Provided information.
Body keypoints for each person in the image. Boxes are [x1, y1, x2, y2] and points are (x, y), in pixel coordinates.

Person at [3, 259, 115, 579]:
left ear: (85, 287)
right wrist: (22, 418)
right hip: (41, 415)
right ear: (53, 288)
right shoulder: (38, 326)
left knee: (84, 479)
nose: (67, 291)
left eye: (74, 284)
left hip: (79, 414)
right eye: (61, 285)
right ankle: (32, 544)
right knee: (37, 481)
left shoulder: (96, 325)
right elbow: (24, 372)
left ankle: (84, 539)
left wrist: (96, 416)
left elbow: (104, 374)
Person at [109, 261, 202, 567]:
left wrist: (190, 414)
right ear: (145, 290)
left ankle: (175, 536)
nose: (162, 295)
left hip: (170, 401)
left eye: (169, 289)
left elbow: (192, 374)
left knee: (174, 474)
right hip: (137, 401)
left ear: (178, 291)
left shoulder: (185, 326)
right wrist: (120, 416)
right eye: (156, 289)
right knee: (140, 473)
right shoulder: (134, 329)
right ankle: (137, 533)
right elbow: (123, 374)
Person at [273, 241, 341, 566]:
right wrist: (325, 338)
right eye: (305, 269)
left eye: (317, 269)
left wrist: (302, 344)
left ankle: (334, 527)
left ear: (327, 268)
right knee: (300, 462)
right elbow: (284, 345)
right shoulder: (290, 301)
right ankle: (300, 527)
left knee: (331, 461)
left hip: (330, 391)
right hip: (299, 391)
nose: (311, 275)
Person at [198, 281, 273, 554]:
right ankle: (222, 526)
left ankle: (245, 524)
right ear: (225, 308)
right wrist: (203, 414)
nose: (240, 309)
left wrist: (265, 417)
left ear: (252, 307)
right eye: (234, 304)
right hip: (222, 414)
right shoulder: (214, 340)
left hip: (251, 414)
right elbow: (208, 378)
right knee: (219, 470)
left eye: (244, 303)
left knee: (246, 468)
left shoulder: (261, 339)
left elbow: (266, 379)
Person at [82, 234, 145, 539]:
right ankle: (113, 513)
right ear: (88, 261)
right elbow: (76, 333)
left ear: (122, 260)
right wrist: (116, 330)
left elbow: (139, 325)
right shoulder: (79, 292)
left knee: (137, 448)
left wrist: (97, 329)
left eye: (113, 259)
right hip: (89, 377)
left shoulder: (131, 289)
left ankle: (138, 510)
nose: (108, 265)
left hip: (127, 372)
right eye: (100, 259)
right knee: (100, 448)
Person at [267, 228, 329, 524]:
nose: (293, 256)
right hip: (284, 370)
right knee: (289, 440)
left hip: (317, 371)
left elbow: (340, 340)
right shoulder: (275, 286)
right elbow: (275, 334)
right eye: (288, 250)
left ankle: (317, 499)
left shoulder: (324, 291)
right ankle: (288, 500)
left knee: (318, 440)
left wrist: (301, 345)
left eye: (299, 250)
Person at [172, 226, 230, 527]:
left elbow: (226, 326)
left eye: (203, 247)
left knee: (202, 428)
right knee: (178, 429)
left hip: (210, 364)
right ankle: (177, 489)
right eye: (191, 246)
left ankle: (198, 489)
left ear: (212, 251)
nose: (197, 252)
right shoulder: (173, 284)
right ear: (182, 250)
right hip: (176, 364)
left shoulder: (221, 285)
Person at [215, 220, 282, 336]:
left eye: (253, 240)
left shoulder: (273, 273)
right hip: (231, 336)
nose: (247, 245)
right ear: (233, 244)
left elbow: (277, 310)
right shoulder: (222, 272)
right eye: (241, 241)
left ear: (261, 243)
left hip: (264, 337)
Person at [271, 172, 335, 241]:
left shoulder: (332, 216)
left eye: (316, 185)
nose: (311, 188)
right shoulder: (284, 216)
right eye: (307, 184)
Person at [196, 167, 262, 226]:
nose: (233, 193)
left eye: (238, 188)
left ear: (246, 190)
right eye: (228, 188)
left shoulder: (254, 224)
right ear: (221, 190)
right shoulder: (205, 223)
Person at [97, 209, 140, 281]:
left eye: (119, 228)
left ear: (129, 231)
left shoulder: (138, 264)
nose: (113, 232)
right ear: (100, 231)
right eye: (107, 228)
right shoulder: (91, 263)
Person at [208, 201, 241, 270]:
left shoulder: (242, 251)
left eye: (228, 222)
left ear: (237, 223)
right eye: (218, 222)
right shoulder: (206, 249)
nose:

What you need to do.
Copy out the data exactly, keeping each line whole.

Result.
Body keypoints for each person in the image. Boxes are [x1, y1, x2, y2] and points are (x, y), in pixel coordinates.

Person at [3, 259, 115, 579]:
left ear: (85, 287)
right wrist: (22, 418)
right hip: (41, 415)
right ear: (53, 288)
right shoulder: (38, 326)
left knee: (84, 479)
nose: (67, 291)
left eye: (74, 284)
left hip: (79, 414)
right eye: (61, 285)
right ankle: (32, 544)
right knee: (37, 481)
left shoulder: (96, 325)
right elbow: (24, 372)
left ankle: (84, 539)
left wrist: (96, 416)
left elbow: (104, 374)
Person at [109, 261, 202, 567]:
left wrist: (190, 414)
right ear: (145, 290)
left ankle: (175, 536)
nose: (162, 295)
left hip: (170, 401)
left eye: (169, 289)
left elbow: (192, 374)
left knee: (174, 474)
right hip: (137, 401)
left ear: (178, 291)
left shoulder: (185, 326)
right wrist: (120, 416)
right eye: (156, 289)
right knee: (140, 473)
right shoulder: (134, 329)
right ankle: (137, 533)
right elbow: (123, 374)
Person at [273, 241, 341, 566]:
right wrist: (325, 338)
right eye: (305, 269)
left eye: (317, 269)
left wrist: (302, 344)
left ankle: (334, 527)
left ear: (327, 268)
right knee: (300, 462)
right elbow: (284, 345)
right shoulder: (290, 301)
right ankle: (300, 527)
left knee: (331, 461)
left hip: (330, 391)
right hip: (299, 391)
nose: (311, 275)
Person at [198, 281, 273, 554]:
right ankle: (222, 526)
left ankle: (245, 524)
right ear: (225, 308)
right wrist: (203, 414)
nose: (240, 309)
left wrist: (265, 417)
left ear: (252, 307)
right eye: (234, 304)
right hip: (222, 414)
right shoulder: (214, 340)
left hip: (251, 414)
right elbow: (208, 378)
right knee: (219, 470)
left eye: (244, 303)
left knee: (246, 468)
left shoulder: (261, 339)
left elbow: (266, 379)
Person at [82, 234, 145, 539]:
right ankle: (113, 513)
right ear: (88, 261)
right elbow: (76, 333)
left ear: (122, 260)
right wrist: (116, 330)
left elbow: (139, 325)
right shoulder: (79, 292)
left knee: (137, 448)
left wrist: (97, 329)
left eye: (113, 259)
right hip: (89, 377)
left shoulder: (131, 289)
left ankle: (138, 510)
nose: (108, 265)
left hip: (127, 372)
right eye: (100, 259)
right knee: (100, 448)
Person at [267, 228, 329, 524]:
nose: (293, 256)
right hip: (284, 370)
right knee: (289, 440)
left hip: (317, 371)
left elbow: (340, 340)
right shoulder: (275, 286)
right elbow: (275, 334)
right eye: (288, 250)
left ankle: (317, 499)
left shoulder: (324, 291)
right ankle: (288, 500)
left knee: (318, 440)
left wrist: (301, 345)
left eye: (299, 250)
Person at [172, 226, 230, 527]:
left elbow: (226, 326)
left eye: (203, 247)
left knee: (202, 428)
right knee: (178, 429)
left hip: (210, 364)
right ankle: (177, 489)
right eye: (191, 246)
left ankle: (198, 489)
left ear: (212, 251)
nose: (197, 252)
right shoulder: (173, 284)
right ear: (182, 250)
right hip: (176, 364)
left shoulder: (221, 285)
Person at [215, 220, 282, 336]:
left eye: (253, 240)
left shoulder: (273, 273)
right hip: (231, 336)
nose: (247, 245)
right ear: (233, 244)
left elbow: (277, 310)
right shoulder: (222, 272)
right eye: (241, 241)
left ear: (261, 243)
left hip: (264, 337)
Person at [271, 172, 335, 241]:
left shoulder: (332, 216)
left eye: (316, 185)
nose: (311, 188)
right shoulder: (284, 216)
right eye: (307, 184)
Person at [196, 167, 262, 226]:
nose: (233, 193)
left eye: (238, 188)
left ear: (246, 190)
right eye: (228, 188)
left shoulder: (254, 224)
right ear: (221, 190)
right shoulder: (205, 223)
Person at [97, 209, 140, 281]:
left eye: (119, 228)
left ear: (129, 231)
left shoulder: (138, 264)
nose: (113, 232)
right ear: (100, 231)
right eye: (107, 228)
right shoulder: (91, 263)
Person at [208, 201, 241, 270]:
left shoulder: (242, 251)
left eye: (228, 222)
left ear: (237, 223)
right eye: (218, 222)
right shoulder: (206, 249)
nose:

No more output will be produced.